[MENTION=7]Totenkindly[/MENTION] I'm glad you're sorta excited about this remake. Nice we have a good horror movie to look forward to in the Fall too.
This movie really needed a remake. I watched IT as a kid and enjoyed the atmosphere/setting of the movie, and thought it was a pretty good scare. As an adult, I started on the novel and found it tiresome. Same for the movie. It jumps around too much. I know I'm not the only one who thinks it has problems. I just want it fixed, since there's good stuff in it. What the trailer shows is that they've kept what was good about the original, and it looks like they've added jump scares. I don't see much else in it, so I guess we'll wait and see, like you said.
For me, Stephen King's best stuff is based on simpler concepts. Thinner was my favorite. Good character development and plot escalation. I have bad taste though. I guess I latch onto something that seems more concrete. You prefer something blurry, I think, and I think that's another form of bad taste. You're probably less mainstream than I am.
THat's probably true. I do enjoy some mainstream stuff as well (I have varied tastes) but I can also range into the esoteric and ambiguous, and I tend not to like the straightforward as much because it doesn't engage my mind as much.
I did not watch the movie "Thinner" because it just had horrible reviews and I didn't want to devote the time, but I did read the book. In fact, I think I have read everything he put out under Bachmann's name including "Blaze." There's also this thing where King is great on the page, but he seems to have terrible taste in making movies when he has been involved in movies. I remember enjoying Thinner (the book) although it was pretty straightforward; but I was only ever compelled to read it once. I think the Bachman stuff I loved the most was "The Long Walk" and "The Running Man" (the latter of which is completely UNLIKE the Schwartzenegger vehicle). THe Running Man, I think he wrote on a drug-induced high over a 72 hour period; it's all pretty much plot; but I think it was awesome mostly due to the pathos involved, and the desperation. The Long Walk is more like my thing, it's kind of offbeat and weird and a bit dystopian, and it's in essence a character study + an experiment of what happens when you stick a bunch of people in a crappy situation where only one will leave alive.
AS far as his regular books, one book of his I love that many do not is The Tommyknockers. I like the quirky elements of transformation, people losing their humanity as they become something else, and the whole story of a loser trying to make up for his crappy life by doing something right by the one person in the world he cares about, as well as humanity.
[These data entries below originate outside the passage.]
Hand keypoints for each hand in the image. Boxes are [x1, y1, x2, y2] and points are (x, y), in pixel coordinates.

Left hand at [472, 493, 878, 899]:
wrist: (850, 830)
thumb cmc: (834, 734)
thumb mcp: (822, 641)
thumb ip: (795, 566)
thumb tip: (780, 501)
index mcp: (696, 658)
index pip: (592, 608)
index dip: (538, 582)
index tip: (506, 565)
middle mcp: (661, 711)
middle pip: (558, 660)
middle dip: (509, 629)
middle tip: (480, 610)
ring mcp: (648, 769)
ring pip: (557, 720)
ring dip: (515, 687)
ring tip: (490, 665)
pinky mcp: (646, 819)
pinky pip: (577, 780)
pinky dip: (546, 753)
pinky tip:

But it's a quirky book. Otherwise I tend to like his early stuff best, up to about 1990. Then it becomes hit or miss for me. [I like some of the Gunslinger stuff... mainly books 1, 2, 4, and 7.) Another quirky book of his I liked was Pet Sematery (however it is spelled). It's another "plot driven" book but it's really tight thematically -- there's nothing in it that is not tied to the theme of "a doctor who is compelled to save lives, tempted to use dark forces to return life when he can't live with death." Fast read.
Basically King seems to have two approaches to books -- either he has something that is pretty tight and straightforward plotwise, everything is anchored in plot (these tend to be shorter books), or else he writes these absolute monstrosities of books where he is just enjoying writing about the characters and throwing in lots of stuff to "make it interesting" that can feel like huge tangents. SOmetimes that latter approach makes for interesting reading, sometimes it just makes a hell of a long book where you wonder why the editor did not do his job.
I can't stomach the TV version of IT. Tim Curry was good and that was about it; for me, the rest was hokey PG TV-level writing (where TV writing in that time period was not what the best TV is nowadays).
My main curiosity here with the new movie versions (with the first movie focused on the kids and the second focused on the adults) is that it does change up the story structure. THe book developed its own air of mystery because of the "forgotten memories" aspect. it's essentially the adults having flashbacks as they get back to Derry and time passes and they begin reliving what they experienced as children -- like repressed memories popping back to the surface. They didn't know what they were supposed to do, they didn't really recall much about IT, they didn't remember what happened per se. And so we did not either. WE learned about their past at the same time they did, and eventually the two narratives (past and present) sync up at the end.
With the movies showing us the kids timeline first, we'll lose that (although maybe it will keep some secrets in its back pocket for the second movie?). I wonder how that will be handled or if they'll just focus on other narrative structures instead. Still, I'm crossing my fingers for this. It's rare to see a King novel go full R rating effectively.